These Vegan Cinnamon Waffles are crisp on the outside and chewy on the inside with a delicious hint of cinnamon. They’re also really easy to put together and made with really basic ingredients. Enjoy these with your toppings of choice for a hearty breakfast or brunch.
Recipe makes 4 square waffles
1 cup soy milk or other non-dairy milk such as oat milk
1 tbsp lemon juice, from half a lemon
1/2 tsp vanilla extract
2 tbsp olive oil, or melted vegan butter
1 cup (130 g) all-purpose flour
1 1/2 tbsp corn starch
2 tbsp coconut sugar, or other sugar
1/4 tsp salt
1 tbsp cinnamon powder
To Finish and Toppings
- Mix the soy milk and lemon juice together. Leave for 10 minutes until the milk curdles from the lemon juice. Afterwards, add in the vanilla extract and oil. Mix well.

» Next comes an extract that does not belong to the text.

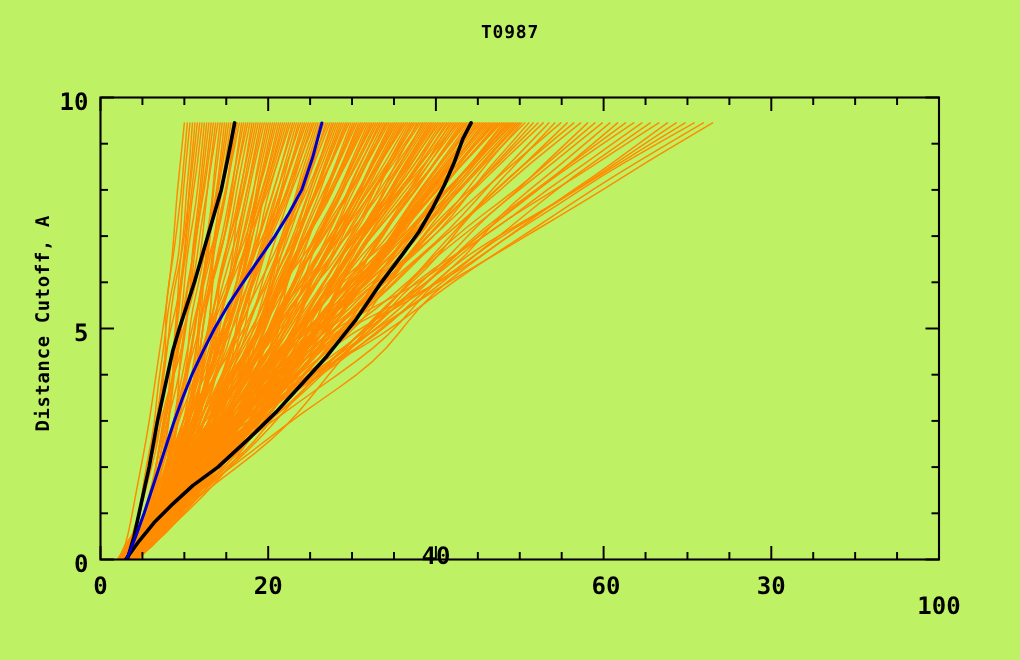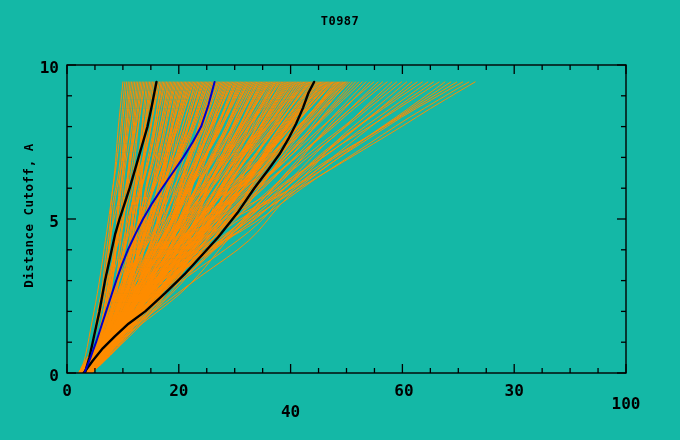"T0987" #root { background: #14b8a6 -> #bef264 }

- Meanwhile, pre-heat your waffle maker.
- In a large bowl, mix together all the dry ingredients.
- While mixing, carefully pour in the wet mixture into the dry mix. Mix together until there are no longer any signs of dry flour. This will be a really thick batter.
- Brush some oil on your waffle maker (this will depend on your waffle maker—mine doesn’t have a very good non-stick lining so I like to brush some oil).
- Scoop a generous amount of the batter and place it in the center of your waffle maker.
- Leave the waffle to cook until brown and slightly crisp on the edges. The cooking time will depend on your waffle maker settings. Remove from the waffle maker and leave to cool for 2 to 3 minutes before putting on the toppings. The waffles will continue to crisp up as it cools.
- Serve the waffles with your toppings and syrup of choice. Enjoy!